This project began with a simple but intriguing question: why are eggs so strong in some positions yet so fragile in others? To answer it, I set out to investigate how orientation influences the structural strength of an egg under both static and dynamic loading. What started as a classroom challenge quickly grew into a small research study that blended hands-on experimentation with data-driven analysis.
I worked with a partner to design and build test rigs that would let us load eggs consistently and record precise measurements. For static tests, we mounted eggs in different orientations: pole-up, pole-down, and on their side, under a compression frame instrumented with a load cell. For dynamic trials, we developed a drop-impact setup where eggs were released from fixed heights onto cushioned and rigid surfaces. My primary responsibilities included setting up the instrumentation, calibrating the sensors, and collecting force–displacement curves. I also took the lead on capturing and analyzing high-speed video footage, which allowed us to pinpoint the moment and location of crack initiation.
Our results revealed clear differences between orientations. Under static compression, eggs resting on their side consistently bore greater loads, about 15–20% higher, before shell failure compared to eggs aligned vertically. This suggested that the broader curvature of the side distributes stress more effectively than the poles. Under dynamic impact, however, the story was different: orientation had less influence, and failure was dominated by local curvature and energy transfer at the point of contact. These complementary findings showed how geometry and loading conditions interact to determine structural performance.
Beyond generating data, the project taught me how to approach a problem iteratively, designing experiments, troubleshooting test setups, and refining methods until the data became reliable. It also highlighted the importance of teamwork, since coordinating testing, data collection, and analysis required close collaboration. In the end, I co-authored our research paper, contributing heavily to the methods and results sections and helping synthesize the findings into a cohesive argument.
The paper garnered a lot of media attention for its high-impact nature, and was featured on many different international news source, such as the New York Times, Forbes, and many other media outlets.

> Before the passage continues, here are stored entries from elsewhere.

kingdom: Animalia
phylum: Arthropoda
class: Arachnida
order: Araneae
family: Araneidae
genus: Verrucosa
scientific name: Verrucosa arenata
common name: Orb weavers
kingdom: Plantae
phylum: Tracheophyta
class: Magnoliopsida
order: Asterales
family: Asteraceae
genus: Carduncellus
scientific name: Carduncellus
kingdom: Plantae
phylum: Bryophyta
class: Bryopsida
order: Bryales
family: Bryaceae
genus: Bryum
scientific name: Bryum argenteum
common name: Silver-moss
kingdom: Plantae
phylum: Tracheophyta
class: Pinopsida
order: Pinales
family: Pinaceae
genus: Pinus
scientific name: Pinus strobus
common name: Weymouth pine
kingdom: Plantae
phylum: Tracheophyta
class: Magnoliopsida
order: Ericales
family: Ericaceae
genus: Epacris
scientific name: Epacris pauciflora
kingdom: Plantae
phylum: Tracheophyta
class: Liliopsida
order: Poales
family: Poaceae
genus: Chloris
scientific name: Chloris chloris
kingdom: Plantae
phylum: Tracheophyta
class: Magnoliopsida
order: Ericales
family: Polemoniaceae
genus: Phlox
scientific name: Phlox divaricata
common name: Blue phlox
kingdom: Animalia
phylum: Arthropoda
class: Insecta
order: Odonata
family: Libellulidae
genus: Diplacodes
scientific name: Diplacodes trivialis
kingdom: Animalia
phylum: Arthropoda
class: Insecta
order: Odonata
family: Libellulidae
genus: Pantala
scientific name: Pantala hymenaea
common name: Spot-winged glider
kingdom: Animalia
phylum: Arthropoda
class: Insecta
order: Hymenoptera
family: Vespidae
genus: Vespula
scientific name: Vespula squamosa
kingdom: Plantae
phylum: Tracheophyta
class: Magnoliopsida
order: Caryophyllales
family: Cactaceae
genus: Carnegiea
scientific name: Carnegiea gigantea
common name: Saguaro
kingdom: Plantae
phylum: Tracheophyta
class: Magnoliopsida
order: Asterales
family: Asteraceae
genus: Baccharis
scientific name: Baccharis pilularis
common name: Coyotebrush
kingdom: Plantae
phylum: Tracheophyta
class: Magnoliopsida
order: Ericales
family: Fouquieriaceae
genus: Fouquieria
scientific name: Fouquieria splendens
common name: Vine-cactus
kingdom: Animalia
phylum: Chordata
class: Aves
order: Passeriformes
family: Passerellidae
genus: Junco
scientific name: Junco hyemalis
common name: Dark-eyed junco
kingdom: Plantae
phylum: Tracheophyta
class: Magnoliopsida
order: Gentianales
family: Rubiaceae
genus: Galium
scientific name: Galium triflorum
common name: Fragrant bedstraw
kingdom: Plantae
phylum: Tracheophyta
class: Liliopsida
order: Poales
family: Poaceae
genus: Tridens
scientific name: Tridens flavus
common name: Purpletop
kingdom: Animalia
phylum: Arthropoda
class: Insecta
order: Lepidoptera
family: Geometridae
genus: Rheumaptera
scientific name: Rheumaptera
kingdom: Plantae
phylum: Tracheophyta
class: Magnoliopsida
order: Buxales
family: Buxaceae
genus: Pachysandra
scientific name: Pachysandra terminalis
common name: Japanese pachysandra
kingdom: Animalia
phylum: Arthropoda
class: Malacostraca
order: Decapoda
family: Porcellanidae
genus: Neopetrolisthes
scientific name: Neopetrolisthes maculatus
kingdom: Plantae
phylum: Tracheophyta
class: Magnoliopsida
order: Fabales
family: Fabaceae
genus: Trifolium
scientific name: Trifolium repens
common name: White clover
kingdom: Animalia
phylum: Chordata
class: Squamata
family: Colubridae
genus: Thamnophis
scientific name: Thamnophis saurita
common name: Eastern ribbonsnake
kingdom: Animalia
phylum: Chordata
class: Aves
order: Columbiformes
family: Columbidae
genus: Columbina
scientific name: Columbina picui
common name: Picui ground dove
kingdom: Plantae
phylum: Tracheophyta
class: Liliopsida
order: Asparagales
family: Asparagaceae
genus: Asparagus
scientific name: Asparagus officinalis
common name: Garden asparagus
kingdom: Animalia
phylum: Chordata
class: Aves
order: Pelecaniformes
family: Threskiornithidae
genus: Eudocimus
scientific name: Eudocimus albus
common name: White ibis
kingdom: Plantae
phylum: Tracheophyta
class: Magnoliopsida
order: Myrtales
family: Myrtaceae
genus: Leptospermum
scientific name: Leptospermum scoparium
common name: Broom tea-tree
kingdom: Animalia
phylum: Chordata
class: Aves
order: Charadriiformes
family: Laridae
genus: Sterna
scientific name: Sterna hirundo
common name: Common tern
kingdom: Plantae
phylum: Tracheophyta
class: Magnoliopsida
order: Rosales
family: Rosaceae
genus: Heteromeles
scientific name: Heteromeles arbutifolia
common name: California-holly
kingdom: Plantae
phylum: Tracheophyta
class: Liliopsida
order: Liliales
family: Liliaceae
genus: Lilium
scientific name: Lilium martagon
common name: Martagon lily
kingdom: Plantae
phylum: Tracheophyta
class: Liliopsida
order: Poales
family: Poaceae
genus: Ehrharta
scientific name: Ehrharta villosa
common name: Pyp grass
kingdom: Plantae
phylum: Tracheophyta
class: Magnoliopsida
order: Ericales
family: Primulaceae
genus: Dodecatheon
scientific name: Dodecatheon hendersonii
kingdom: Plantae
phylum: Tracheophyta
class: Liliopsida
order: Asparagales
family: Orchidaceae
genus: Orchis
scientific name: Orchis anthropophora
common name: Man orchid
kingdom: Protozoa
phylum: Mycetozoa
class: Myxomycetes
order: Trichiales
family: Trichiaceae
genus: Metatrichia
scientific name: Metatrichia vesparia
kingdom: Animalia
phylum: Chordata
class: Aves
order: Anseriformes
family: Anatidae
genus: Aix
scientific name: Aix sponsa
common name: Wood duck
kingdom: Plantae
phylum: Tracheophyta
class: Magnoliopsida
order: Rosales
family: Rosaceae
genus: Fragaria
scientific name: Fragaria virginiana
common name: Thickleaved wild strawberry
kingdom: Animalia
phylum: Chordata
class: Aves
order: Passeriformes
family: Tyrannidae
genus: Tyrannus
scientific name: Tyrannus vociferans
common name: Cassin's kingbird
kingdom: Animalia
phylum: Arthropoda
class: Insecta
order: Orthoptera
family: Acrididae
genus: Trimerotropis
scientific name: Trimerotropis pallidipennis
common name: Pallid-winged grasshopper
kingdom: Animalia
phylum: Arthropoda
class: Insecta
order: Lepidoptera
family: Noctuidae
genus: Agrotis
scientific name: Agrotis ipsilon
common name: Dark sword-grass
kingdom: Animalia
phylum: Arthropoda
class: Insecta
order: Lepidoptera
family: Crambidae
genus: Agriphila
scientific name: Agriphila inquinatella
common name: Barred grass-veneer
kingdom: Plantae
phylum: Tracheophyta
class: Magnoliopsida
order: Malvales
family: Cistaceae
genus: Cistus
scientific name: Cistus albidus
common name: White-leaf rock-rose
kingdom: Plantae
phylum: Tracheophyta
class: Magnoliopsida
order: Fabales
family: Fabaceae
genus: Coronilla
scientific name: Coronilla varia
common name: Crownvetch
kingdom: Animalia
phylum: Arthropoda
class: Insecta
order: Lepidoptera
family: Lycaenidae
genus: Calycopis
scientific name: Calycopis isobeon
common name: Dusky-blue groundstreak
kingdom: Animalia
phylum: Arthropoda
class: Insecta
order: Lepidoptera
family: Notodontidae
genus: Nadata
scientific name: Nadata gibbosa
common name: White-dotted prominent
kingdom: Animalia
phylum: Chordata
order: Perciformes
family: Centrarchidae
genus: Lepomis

What I value most from this experience is how it bridged the gap between everyday observation and mechanical insight. Something as ordinary as an egg became a model system for understanding material anisotropy, impact mechanics, and experimental design. The project not only strengthened my skills in testing and data analysis, but also gave me a deeper appreciation for how even small-scale studies can reveal principles that carry into larger engineering challenges.